AI Integration Ladder

Policy aim
Try a course-wide vocabulary for AI use that becomes useful when each assignment names its level, boundaries, and evidence of learning.
What students learn
  • AI use is not binary, but depends on the task
  • different levels of AI use require different forms of accountability
  • assignment labels are clearest when they say what AI may do, what it may not replace, and what students should make visible
You'll need
any AI tool
Format
course policy + assignment labels

A single course policy often has to cover very different kinds of work: reading notes, exams, discussion posts, essays, research proposals, presentations, and revision exercises. One blanket rule can make those differences harder to address.

The AI integration ladder treats AI use as a set of levels. The ladder is not really a policy by itself; it becomes useful when each assignment names its level and explains what that level means for the task at hand.

The Setup

The ladder gives instructors and students a shared vocabulary for AI use across a course. The exact labels can change, but the basic idea is to distinguish between tasks where AI might undermine the learning goal and tasks where AI is part of the learning goal.

The assignment label is where the ladder becomes concrete. For each task, students should be able to see three things:

Possible policy language

AI use in this course varies by assignment. Each assignment will identify one of the following levels:

Level 0: No AI. Complete the work without AI assistance because the assignment is designed to assess your own memory, reading, drafting, or analysis.

Level 1: AI for support. You may use AI for brainstorming, outlining, vocabulary help, or revision suggestions, but the core claims, evidence, and structure must be your own.

Level 2: AI as collaborator. You may use AI more substantially, but you must document how it shaped the work and explain what you accepted, rejected, or changed.

Level 3: AI as object of critique. You will use AI in order to analyze its output, limits, assumptions, errors, or interpretive habits.

Level 4: AI as workflow tool. AI use is expected because the assignment asks you to test a research, writing, coding, or media workflow that would be difficult to complete manually. This builds AI skills, but your submission should show what you are learning to do with AI, not just use it to produce an output.

Assignment Labels

The ladder works best when it appears inside individual assignments, not just in the syllabus. A short assignment block can make the level concrete without turning every prompt into a policy document.

Reusable assignment label

AI level for this assignment: [Level 0-4]
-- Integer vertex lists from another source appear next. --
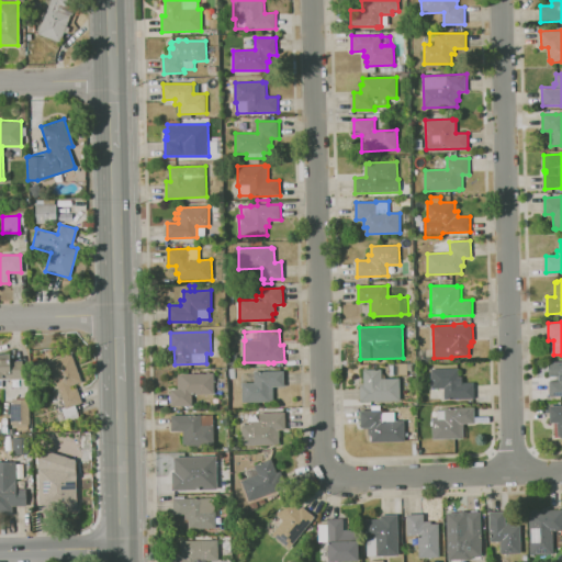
[(0,379),(22,379),(22,360),(9,360),(8,353),(0,353),(0,379)]
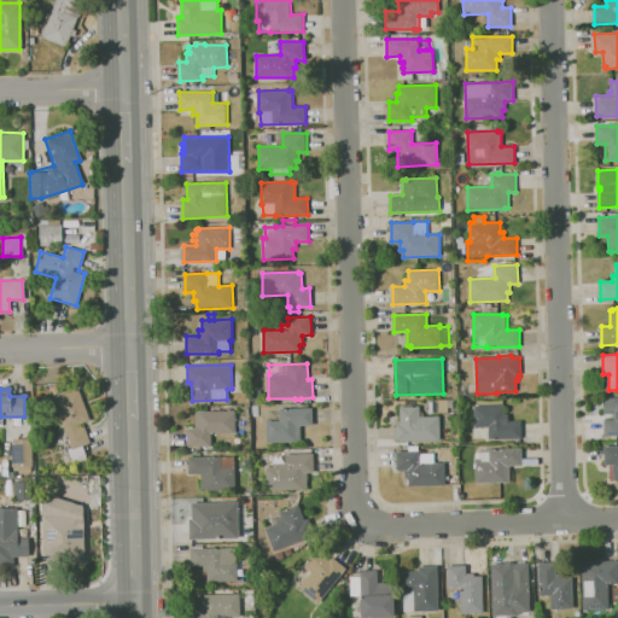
[(88,420),(77,389),(52,398),(70,449),(89,442),(81,423),(88,420)]
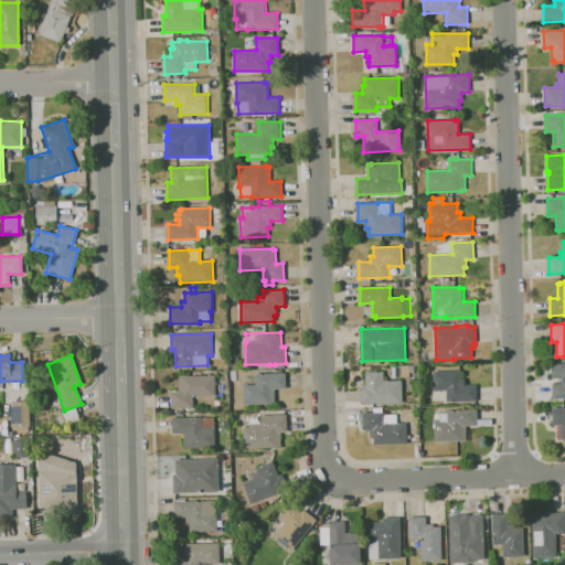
[(230,366),(230,358),(238,358),(238,366),(230,366)]
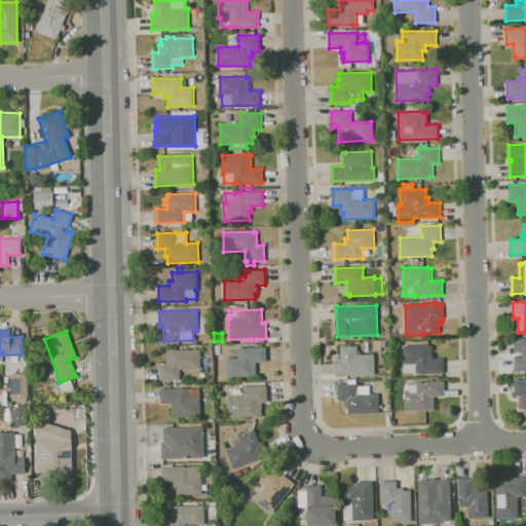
[(525,370),(514,371),(514,357),(523,357),(523,352),(514,352),(514,338),(525,338),(525,370)]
You may use AI to: [brainstorm possible topics / ask clarifying questions / generate revision suggestions / compare interpretations].

You may not use AI to: [write the central analysis / choose evidence for you / fabricate sources / replace the required reading].

Your submission should show: [specific engagement with course texts / your own interpretive claim / a revision memo / an AI use note / evidence checked against reliable sources].

Why It Works

The ladder helps avoid the false clarity of “AI allowed” or “AI banned.” Students learn that tools have different roles to play depending on the learning situation. AI brainstorming before a thesis workshop is not the same thing as AI-written close reading. AI-assisted transcription for a research workflow is not the same thing as AI-generated reflection after not doing the reading.

The ladder also helps instructors be more precise. Instead of writing a syllabus policy that tries to anticipate every case, the course can establish the vocabulary once and then apply it assignment by assignment. The assignment-level label is what turns the ladder from a taxonomy into usable guidance.

What to Watch For

The ladder needs assignment labels

This framework works best when assignments actually name their AI level and the different levels make sense to students. If the syllabus introduces the ladder but individual assignments are not clear about how it applies in that case, students are left guessing what is allowable and how to satisfy the assignment.

The hardest level is usually Level 1. “AI for support” sounds intuitive, but students may not know where support ends and substitution begins. It helps to give examples: asking AI to suggest possible counterarguments is support; submitting an AI-generated interpretation as your own close reading is substitution.

What I Would Do Differently

I would ask students to classify two or three sample uses of AI during the first week of class. That turns the policy into a discussion about learning goals rather than a rule they skim once. I would also keep the ladder short enough to remember. More than five levels starts to feel like a compliance taxonomy rather than a teaching tool, and four might be the sweet spot.